The score is recorded to the nearest centimetre as the distance reached by the hand. The table below assumes the level of the feet is the zero mark.

  Men (cm) Women (cm)
Excellent >17 >21
Good 6 to 16 11 to 20
Average 0 to 5 1 to 10
Fair -8 to -1 -7 to 0
Poor <-9 <-8

Shoulder Flexibility Test:
This test measures the flexibility of the shoulder joint, which is important for injury prevention in every day life as well as sports such as swimming and tennis. To perform the test, you will need either a towel or a stick. Hold the towel/stick with both hands wide apart and palms facing downwards. Lift the towel/stick over your head and behind your back, keeping the tension on the object throughout.

Continue repeating the test, moving the hands closer and closer together each time until the movement can no longer be completed. Measure the distance between your hands for your final successful attempt, and aim to reduce the measurement over time.

Scratch Test:
This test measures the shoulder joint’s range of motion.  To perform the assessment, stand with one hand behind the head and over the shoulder. Reach that hand as far down the middle of your back as possible, with your fingers pointing downwards. With the other hand, reach behind your back with your palm facing upward and reach upwards as far as possible attempting to touch or overlap the fingers of both hands.

If your fingers overlap, you have excellent shoulder flexibility. If your fingers can touch, that is considered ‘good’. An ‘average’ score is when your fingers are less than five centimetres apart, and anything more than that is considered poor.

To improve your flexibility, you must regularly stretch all the major muscle groups. Consider those muscles which are constantly in a shortened stage because of our lifestyles – a common example is the hip flexors, which are contracted when we sit for prolonged periods each day. Because the muscle is consistently short and moves in a pattern different from its intended function, inelastic connective tissue will form along this altered pattern and reduce the ability of the muscle to extend and move in its proper manner. Flexibility training is therefore essential to restore the normal extensibility of the muscle.

Posture is also an important part of movement and flexibility.
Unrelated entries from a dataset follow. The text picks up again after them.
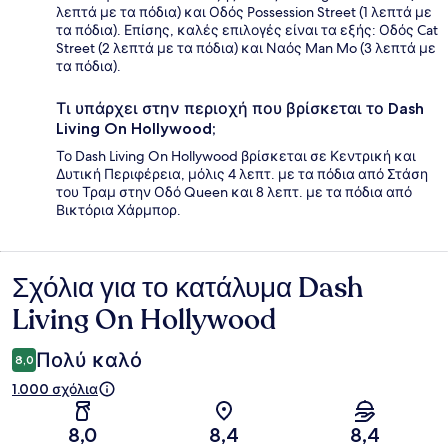
λεπτά με τα πόδια) και Οδός Possession Street (1 λεπτά με
τα πόδια). Επίσης, καλές επιλογές είναι τα εξής: Οδός Cat
Street (2 λεπτά με τα πόδια) και Ναός Man Mo (3 λεπτά με
τα πόδια).
Τι υπάρχει στην περιοχή που βρίσκεται το Dash
Living On Hollywood;
Το Dash Living On Hollywood βρίσκεται σε Κεντρική και
Δυτική Περιφέρεια, μόλις 4 λεπτ. με τα πόδια από Στάση
του Τραμ στην Οδό Queen και 8 λεπτ. με τα πόδια από
Βικτόρια Χάρμπορ.
Σχόλια για το κατάλυμα Dash
Σχόλια
Living On Hollywood
Πολύ καλό
8,0
1.000 σχόλια
8,0
8,4
8,4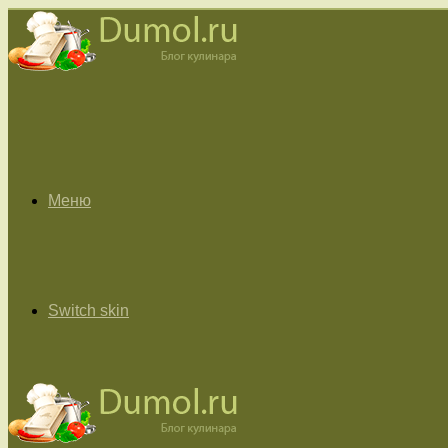
Меню
Switch skin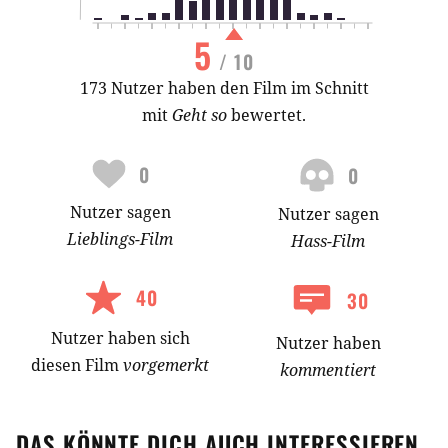
5
/ 10
173 Nutzer haben den Film im Schnitt
mit
Geht so
bewertet.
0
0
Nutzer
sagen
Nutzer
sagen
Lieblings-
Film
Hass-
Film
40
30
Nutzer
haben
sich
Nutzer haben
diesen Film
vorgemerkt
kommentiert
DAS KÖNNTE DICH AUCH INTERESSIEREN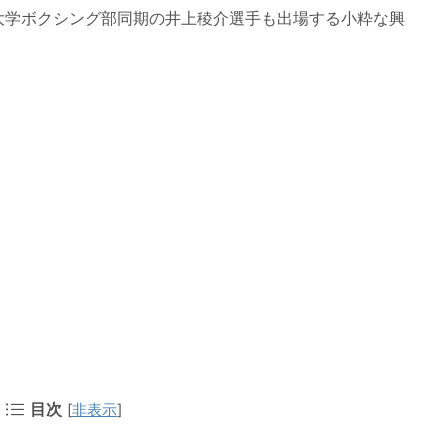
大学ボクシング部同期の井上稜介選手も出場する小粋な興
目次
[
非表示
]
Proper postural alignment allows optimum neuromuscular efficiency, which allows you to increase your strength and cardiovascular fitness.  Without this proper postural alignment, your body will begin to degenerate as muscular imbalances present themselves.

Muscular imbalances can be caused by a number of factors including postural stress, emotional duress, repetitive movement, cumulative trauma, poor training technique, lack of core strength and lack of neuromuscular control.

By ensuring each exercise session works on mobility at the start of the workout through dynamic stretches, and flexibility at the end of the session with static stretches, you will minimise the number of muscular imbalances and general tightness you suffer from.